「2015年06月23日」の記事

わかってもらえない人

2015年6月23日 / 彷徨う人

 警察や何人もの弁護士に相談したけどわかってもらえなかったと訴えて相談に来る人が少なくない(タイプ1)。
 聞くと、あちらこちらへ話が飛び、いったい何時の何の話をしているのかがわからない。私は、ひととおり話を聞いた後、もう一度こちらから時系列で聞き直し、さらに、客観的な資料と照らしあわせて、どこが間違いなくて、どこがあやふやかを確かめながら、腑に落ちるまで話を聞き続ける。自分に起きた出来事を全部記憶してはいるものの、それがどういう順番で起きたかは、こちらから聞かなければなかなか答えられないようだ。そして、また、①「事実の有無」と②「その事実の評価」とを区別できないことがあり、たとえば、書面の内容が説明されないまま、強引に契約を勧められ、言われるままに署名捺印したためにできあがった契約書があるとき、「①署名捺印をしたことは間違いないが、②真意に沿わない契約だから納得できない。」と言うべきであるところを、この区別ができないまま、まとめて「署名なんかしてない!」と言ってしまう。
 この人から相談を受ける人は、これを聞いた瞬間、この人は信用できないと考えて依頼を断るのだと思うが、私は、それだけでは信用できないとは考えない。
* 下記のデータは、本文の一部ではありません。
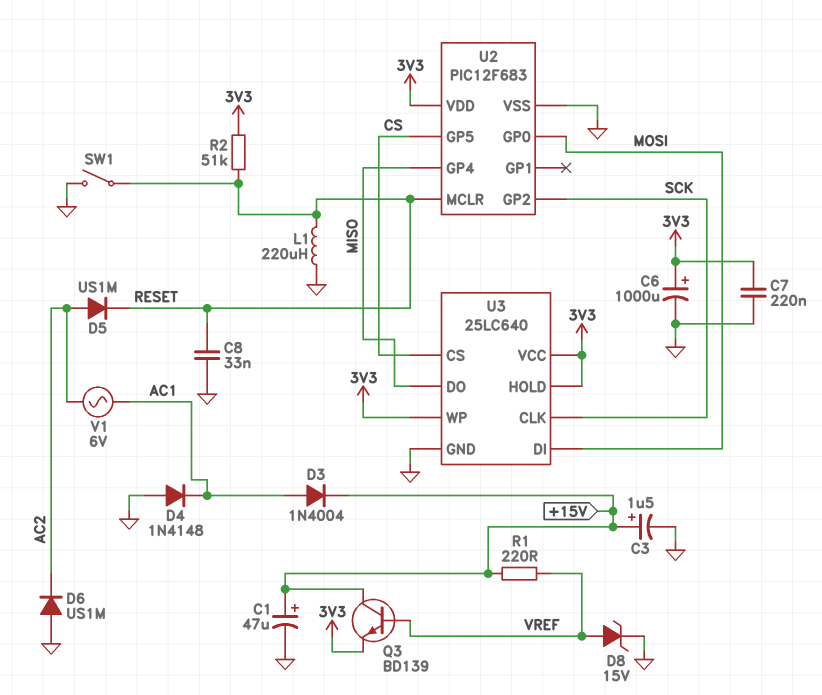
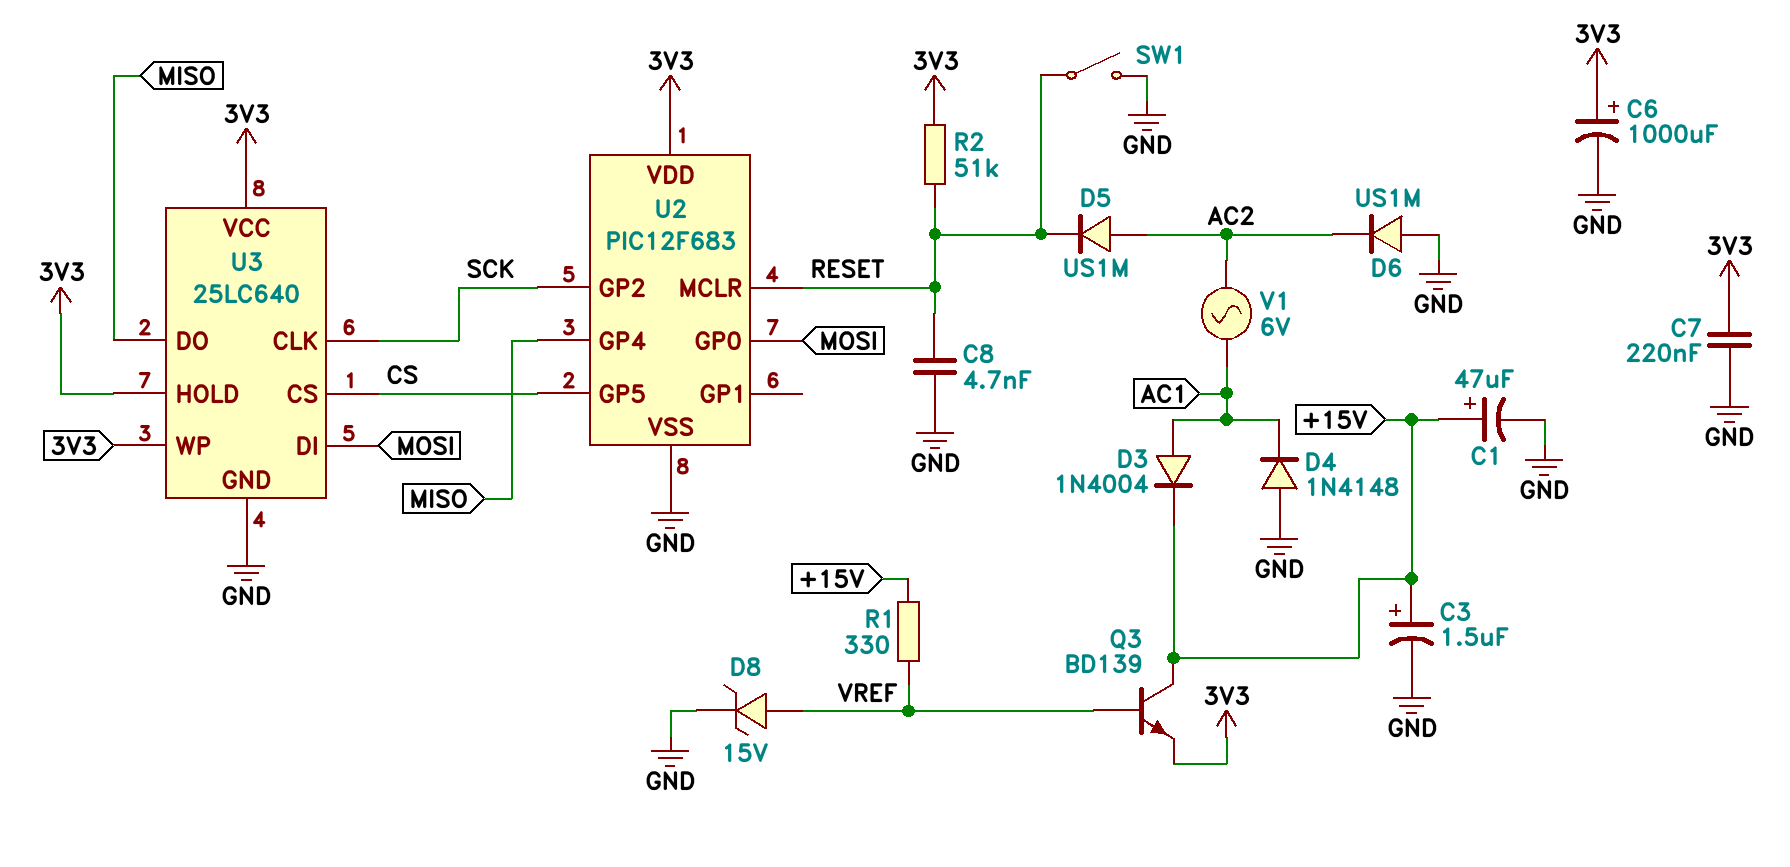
C8: 33nF (GND, RESET) -> 4.7nF (GND, RESET)
L1: 220uH (GND, RESET) -> none
R1: 220 (+15V, VREF) -> 330 (+15V, VREF)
依頼を断るのは簡単だが、断ると、この人は彷徨うしかなくなる。
                                                                                                      
 警察や何人もの弁護士に相談したけどわかってもらえなかったが、そのことを少し隠して相談に来る人が少なくない(タイプ2)。
 何度も受任を断られている相談者は、「この事実を話すとまた断られるかも」と考え、意識的もしくは無意識的にその事実を避けて話そうとするから、話を聞いて腑に落ちるまでに相当の時間を要することもある。
話は、しばしば熱くなり、聞いている者の共感を引き出し、正義感を刺激するから、いったん受任することになることが多い。しかし、思うように事が進まないと、しばしば態度が不機嫌になり、結果を強く求めるようになり、進め方にも注文を出し、挙げ句の果てには、無能呼ばわりする。
 この人から相談を受ける人は、途中で、この人は信用できないと考えて依頼を断るのだと思うが、私は、これくらいでは信用できないとは考えない。依頼を断るのは簡単だが、断ると、この人は彷徨うしかなくなる。